CANUDOS — UMA DIÁTESE

Era preciso uma explicação qualquer para sucessos de tanta monta. Encontraram-na: os distúrbios sertanejos significavam pródromos de vastíssima conspiração contra as instituições recentes. Canudos era uma Coblentz de pardieiros. Por detrás da envergadura desengonçada de Pajeú se desenhava o perfil fidalgo de um Brunswick qualquer. A dinastia em disponibilidade, de Bragança, encontrara afinal um Monck, João Abade. E Antônio Conselheiro — um Messias de feira — empolgara nas mãos trementes e frágeis os destinos de um povo... A República estava em perigo; era preciso salvar a República. Era este o grito dominante sobre o abalo geral... Exageramos?
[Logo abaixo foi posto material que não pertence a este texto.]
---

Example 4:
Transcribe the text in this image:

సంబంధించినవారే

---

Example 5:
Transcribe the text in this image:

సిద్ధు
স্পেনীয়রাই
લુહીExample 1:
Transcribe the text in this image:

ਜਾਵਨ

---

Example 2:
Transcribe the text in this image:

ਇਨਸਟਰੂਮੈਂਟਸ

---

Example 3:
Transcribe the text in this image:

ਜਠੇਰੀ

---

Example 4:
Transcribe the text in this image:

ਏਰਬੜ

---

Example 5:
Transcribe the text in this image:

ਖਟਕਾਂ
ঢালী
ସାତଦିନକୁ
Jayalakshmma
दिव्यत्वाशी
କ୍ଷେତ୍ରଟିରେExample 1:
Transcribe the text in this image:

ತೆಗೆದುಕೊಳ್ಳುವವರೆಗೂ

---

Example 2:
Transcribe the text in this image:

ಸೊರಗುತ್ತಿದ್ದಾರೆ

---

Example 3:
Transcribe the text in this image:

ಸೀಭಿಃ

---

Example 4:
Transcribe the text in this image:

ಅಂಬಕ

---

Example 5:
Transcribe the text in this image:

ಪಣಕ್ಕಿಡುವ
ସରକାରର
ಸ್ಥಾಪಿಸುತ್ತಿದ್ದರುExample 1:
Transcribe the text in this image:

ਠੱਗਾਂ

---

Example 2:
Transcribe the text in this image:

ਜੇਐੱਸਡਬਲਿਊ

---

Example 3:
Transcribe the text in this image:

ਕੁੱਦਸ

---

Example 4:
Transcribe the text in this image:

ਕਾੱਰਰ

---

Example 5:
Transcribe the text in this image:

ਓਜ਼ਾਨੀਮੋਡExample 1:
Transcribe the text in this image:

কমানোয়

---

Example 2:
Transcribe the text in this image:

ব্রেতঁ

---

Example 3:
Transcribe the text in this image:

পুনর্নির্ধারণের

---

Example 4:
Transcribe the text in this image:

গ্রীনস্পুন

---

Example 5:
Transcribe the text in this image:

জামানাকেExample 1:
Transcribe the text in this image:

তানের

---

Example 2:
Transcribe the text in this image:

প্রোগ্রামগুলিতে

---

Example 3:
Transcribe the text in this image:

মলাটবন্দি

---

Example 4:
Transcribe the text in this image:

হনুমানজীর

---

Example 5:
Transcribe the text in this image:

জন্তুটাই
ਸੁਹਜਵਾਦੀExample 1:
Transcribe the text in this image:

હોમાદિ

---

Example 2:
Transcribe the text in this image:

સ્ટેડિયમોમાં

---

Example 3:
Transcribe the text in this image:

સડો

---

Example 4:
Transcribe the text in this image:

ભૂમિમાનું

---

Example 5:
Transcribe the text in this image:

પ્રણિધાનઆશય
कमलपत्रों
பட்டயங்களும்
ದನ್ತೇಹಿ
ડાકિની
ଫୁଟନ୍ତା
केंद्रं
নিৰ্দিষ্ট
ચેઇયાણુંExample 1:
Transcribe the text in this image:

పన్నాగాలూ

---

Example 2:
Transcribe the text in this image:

Deletreemos, ao acaso, qualquer jornal daqueles dias.

Doutrinava-se: “O que de um golpe abalava o prestígio da autoridade constituída e abatia a representação do brio da nossa pátria no seu renome, na sua tradição e na sua força era o movimento armado que, à sombra do fanatismo religioso, marchava acelerado contra as próprias instituições, não sendo lícito a ninguém iludir-se mais sobre o pleito em que audazmente entravam os saudosos do império, francamente em armas.” Concluía-se: “Não há quem a esta hora não compreenda que o monarquismo revolucionário quer destruir com a República a unidade do Brasil”(Gazeta de Notícias).

Explicava-se: “A tragédia de 3 de março em que juntamente com o Moreira César perderam a vida o ilustre coronel Tamarindo e tantos outros oficiais briosíssimos do nosso exército, foi a confirmação de quanto o partido monarquista à sombra da tolerância do poder público, e graças até aos seus involuntários alentos, tem crescido em audácia e força” (O País).
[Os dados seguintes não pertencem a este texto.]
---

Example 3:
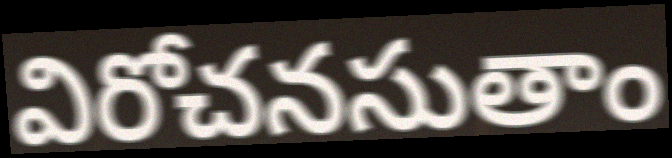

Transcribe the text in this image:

విరోచనసుతాం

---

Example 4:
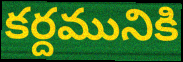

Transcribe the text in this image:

కర్దమునికి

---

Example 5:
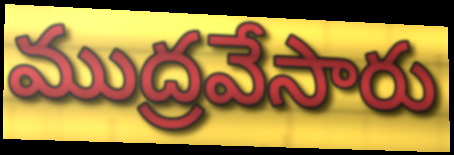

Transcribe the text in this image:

ముద్రవేసారు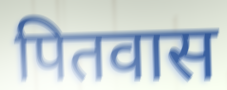
पितवासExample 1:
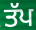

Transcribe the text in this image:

ਤੱਪ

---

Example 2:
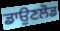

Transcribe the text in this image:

ਡਾਉਣਲੋਡ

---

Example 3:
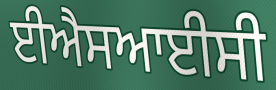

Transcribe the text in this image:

ਈਐਸਆਈਸੀ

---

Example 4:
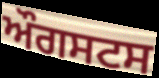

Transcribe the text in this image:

ਔਗਸਟਸ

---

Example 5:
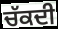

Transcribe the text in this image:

ਚੱਕਦੀ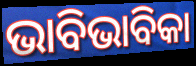
ଭାବିଭାବିକା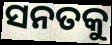
ସନତକୁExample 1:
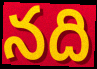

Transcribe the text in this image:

నది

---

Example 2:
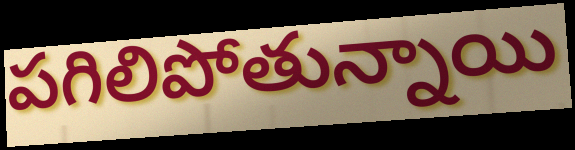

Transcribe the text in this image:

పగిలిపోతున్నాయి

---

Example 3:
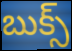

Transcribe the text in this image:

బుక్స్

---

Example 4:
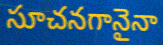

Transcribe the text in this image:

సూచనగానైనా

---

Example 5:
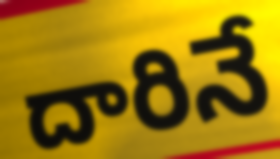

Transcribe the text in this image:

దారినే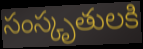
సంస్కృతులకి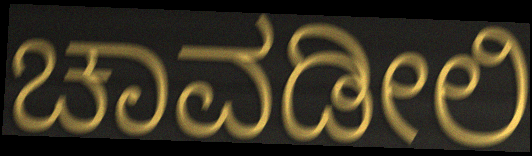
ಚಾವಡೀಲಿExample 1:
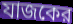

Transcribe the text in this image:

যাজকের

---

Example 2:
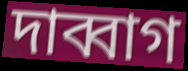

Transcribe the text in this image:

দাব্বাগ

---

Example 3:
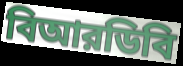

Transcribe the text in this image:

বিআরডিবি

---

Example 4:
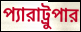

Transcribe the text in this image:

প্যারাট্রুপার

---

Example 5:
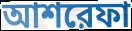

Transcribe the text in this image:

আশরেফা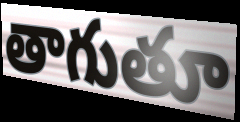
తాగుతూ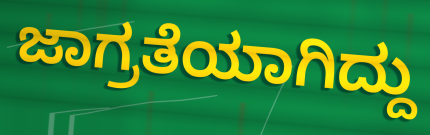
ಜಾಗ್ರತೆಯಾಗಿದ್ದುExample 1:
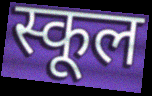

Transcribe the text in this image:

स्कूल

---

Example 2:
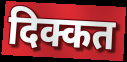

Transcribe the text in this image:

दिक्कत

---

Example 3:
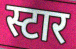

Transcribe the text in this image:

स्टार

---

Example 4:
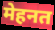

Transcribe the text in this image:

मेहनत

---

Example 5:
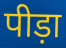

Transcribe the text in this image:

पीड़ाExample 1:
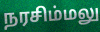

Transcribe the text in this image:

நரசிம்மலு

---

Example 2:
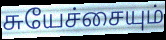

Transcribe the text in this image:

சுயேச்சையும்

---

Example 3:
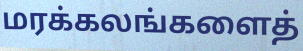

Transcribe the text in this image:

மரக்கலங்களைத்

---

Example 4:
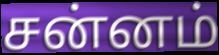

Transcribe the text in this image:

சன்னம்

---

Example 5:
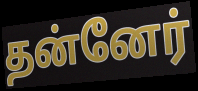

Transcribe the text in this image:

தன்னேர்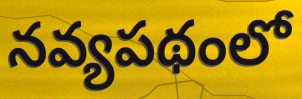
నవ్యపథంలో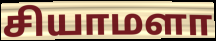
சியாமளாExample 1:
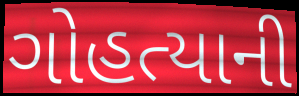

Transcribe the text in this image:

ગોહત્યાની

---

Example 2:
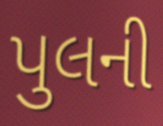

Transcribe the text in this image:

પુલની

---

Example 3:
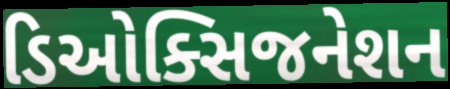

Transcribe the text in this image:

ડિઓક્સિજનેશન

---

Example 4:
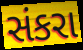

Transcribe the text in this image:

સંકરા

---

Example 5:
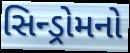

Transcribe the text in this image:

સિન્ડ્રોમનો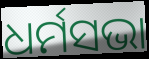
ଧର୍ମସଭା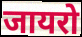
जायरो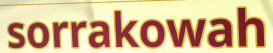
sorrakowah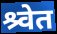
श्र्वेत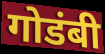
गोडंबी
Afirmava-se: “Trata-se da Restauração; conspira-se; forma-se o exército imperialista. O mal é grande; que o remédio corra parelhas com o mal. A monarquia arma-se? Que o presidente chame às armas os republicanos”(O Estado de S. Paulo). E assim por diante. A opinião nacional esbatia-se de tal modo na imprensa. Na imprensa e nas ruas. Alguns cidadãos ativos congregaram o povo na capital da República e resumiram-lhe a ansiedade patriótica numa moção incisiva:

“O povo do Rio de Janeiro reunido em meeting e ciente do doloroso revés das armas legais nos sertões da Bahia, tomadas pela caudilhagem monárquica, e congregado em torno do governo, aplaudindo todos os atos de energia cívica que praticar pela desafronta do exército e da Pátria, aguarda, ansioso, a sufocação da revolta.”
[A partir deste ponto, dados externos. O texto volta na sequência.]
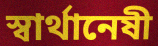
স্বার্থানেষী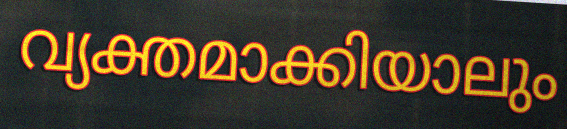
വ്യക്തമാക്കിയാലും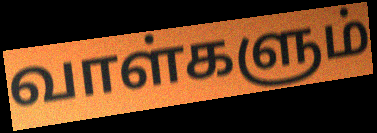
வாள்களும்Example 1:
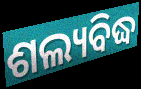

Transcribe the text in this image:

ଶଲ୍ୟବିଦ୍ଧ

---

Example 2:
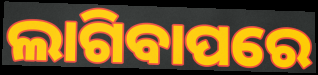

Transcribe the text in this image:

ଲାଗିବାପରେ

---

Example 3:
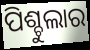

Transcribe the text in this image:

ପିଶ୍ଚୁଲାର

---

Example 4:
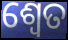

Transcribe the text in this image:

ଶ୍ଵେତ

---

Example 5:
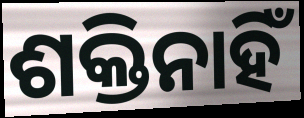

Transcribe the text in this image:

ଶକ୍ତିନାହିଁ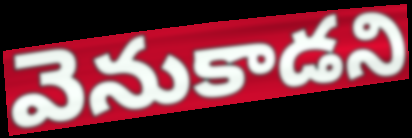
వెనుకాడనిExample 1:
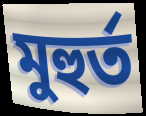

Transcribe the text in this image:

মুহুৰ্ত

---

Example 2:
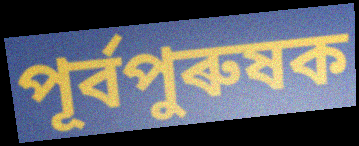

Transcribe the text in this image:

পূৰ্বপুৰুষক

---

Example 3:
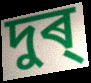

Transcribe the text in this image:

দুৰ্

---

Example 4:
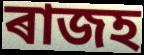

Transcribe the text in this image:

ৰাজহ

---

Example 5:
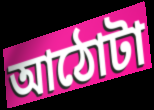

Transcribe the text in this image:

আঠোটা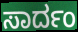
ಸಾರ್ದಂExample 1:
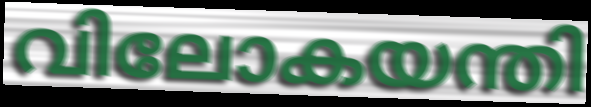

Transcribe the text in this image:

വിലോകയന്തി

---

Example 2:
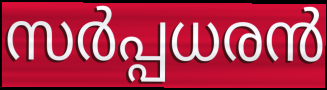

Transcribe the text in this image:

സർപ്പധരൻ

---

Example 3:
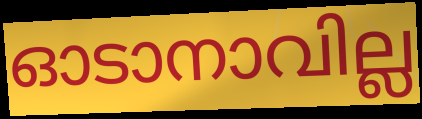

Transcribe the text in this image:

ഓടാനാവില്ല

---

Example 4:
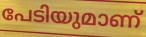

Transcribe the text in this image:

പേടിയുമാണ്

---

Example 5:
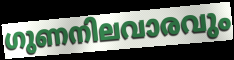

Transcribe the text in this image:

A mesma toada em tudo. Em tudo a obsessão do espantalho monárquico, transmudando em legião — coorte misteriosa marchando surdamente na sombra — meia dúzia de retardatários, idealistas e teimosos. O presidente da República por sua vez quebrou a serenidade habitual:

“Sabemos que por detrás dos fanáticos de Canudos, trabalha a política. Mas nós estamos preparados, tendo todos os meios para vencer, seja como for contra quem for.”